THE STORY IN DETAIL.

A series of quickly succeeding earthquakes shook the City of Panama on the evening of May 27th. They were slight in character, though distinguished by peculiar rotatory effects, turning natural objects half way round, and producing curious effects upon pedestrians who became dizzy under their influence. These seemed to have passed inland and to have accumulated in one severe shock at Miraflores, just as a number of waves in water, chasing each other, may combine to form a resultant wave higher than its components, and generally, if the confluence takes place in the right phase, of a height which is the sum of the heights of the smaller elements.

At any rate, a most violent disturbance occurred at the latter place, throwing down houses, and opening hillsides, which was followed by an alarming sinking of the ground. The railroad track disappeared, part of the canal walls were swallowed up, an immense influx of water from La Boca poured in, and the former site of the village became a lake-like expanse. No further shocks were felt, although doubtless considerable dislocation farther west had taken place, and the locks on the Canal beyond the Culebra Cut, in the direction of Gamboa, San Pablo, and Tavernilla were perhaps impaired. As if the hidden energies of the earth had become reinforced, and the subterranean fires had renewed their devastating fury, on the morning of the 28th a sharp upheaval of the ground at Tavernilla, in the old delta plane of the Chagres river, took place, almost immediately succeeded by as rapid a collapse and depression. This alarming operation of the ground was repeated, upon a titanic scale in the submerged delta plane between Pena Blanca and Gatun. It was reported that at first small monticules of rock, mud, and sand, appeared in the vicinity of Agua Clara, but these proved to be ephemeral elevations, subsiding foot by foot, until with one monstrous convulsion the whole ridge of hills between Limon Bay, to the west on the Canal line, and Barrage at the old French dam, slipped bodily into the sea, with unutterable sounds, the rocks as it were exploding with immeasurable violence. The discharge of the mountain mass into the oceanic depths caused terrific tidal waves to rush outward, and north and south, in colossal walls of water. One of these swept upon the panic-stricken inhabitants of Colon, its solid phalanx suddenly approaching from the sea, and in conjunction with earthquakes that had emptied the houses of the horrified occupants, bringing them all to the verge of madness, from sheer fear. The skies, as if engaged in some hideous conspiracy of destruction, with the moving earth, suddenly darkened. Deluges of water poured from the ebony and swollen clouds, lightning in incessant lines of quivering brilliancy shot from their lurid depths, and thunders intensified by a thousand reverberations, shook the recesses of the trembling hills.
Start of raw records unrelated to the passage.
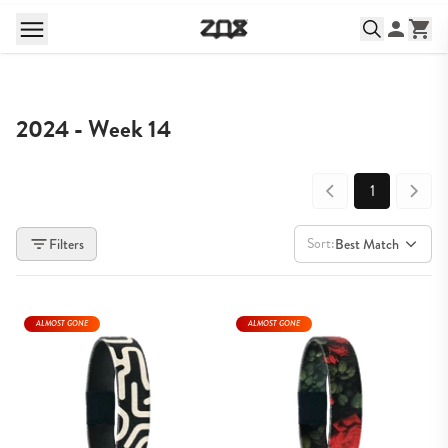
2024 - Week 14
1
Sort:
Filters
Best Match
ALMOST GONE
ALMOST GONE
It was not surprising that the spectators of these monstrous happenings, with their earth vanishing beneath their feet, the overcharged skies emptying the arsenals of their electric fires upon them, and the irresistible floods of the ocean, rising like avengers to overwhelm them, should have cast reason to the winds, and dumb with amazement, and insane almost with horror, should have sunk upon their knees, and waited for the engulfment, which was to them part of this preternatural ending of the world.

Few were strong enough to resist the frightful strain, and the woods and hills near Colon were filled with men and women in all states of frenzy. Some with cowering limbs and bowed heads awaited the summons of death or the call of Judgment, while others, lost alike to reason and moderation, nakedly execrated Heaven, or, stark mad, plunged weapons of defence into the bodies of prostrate women.

A few engineers at Colon had hastily constructed a camp on the higher hills towards the north, in which they were imitated by engineers at other points. These had communicated with the equipment at Colon, and it was from the latter city, which had at last accounts suffered little else than shocks of varying violence, but not destructive, that the first news had been sent.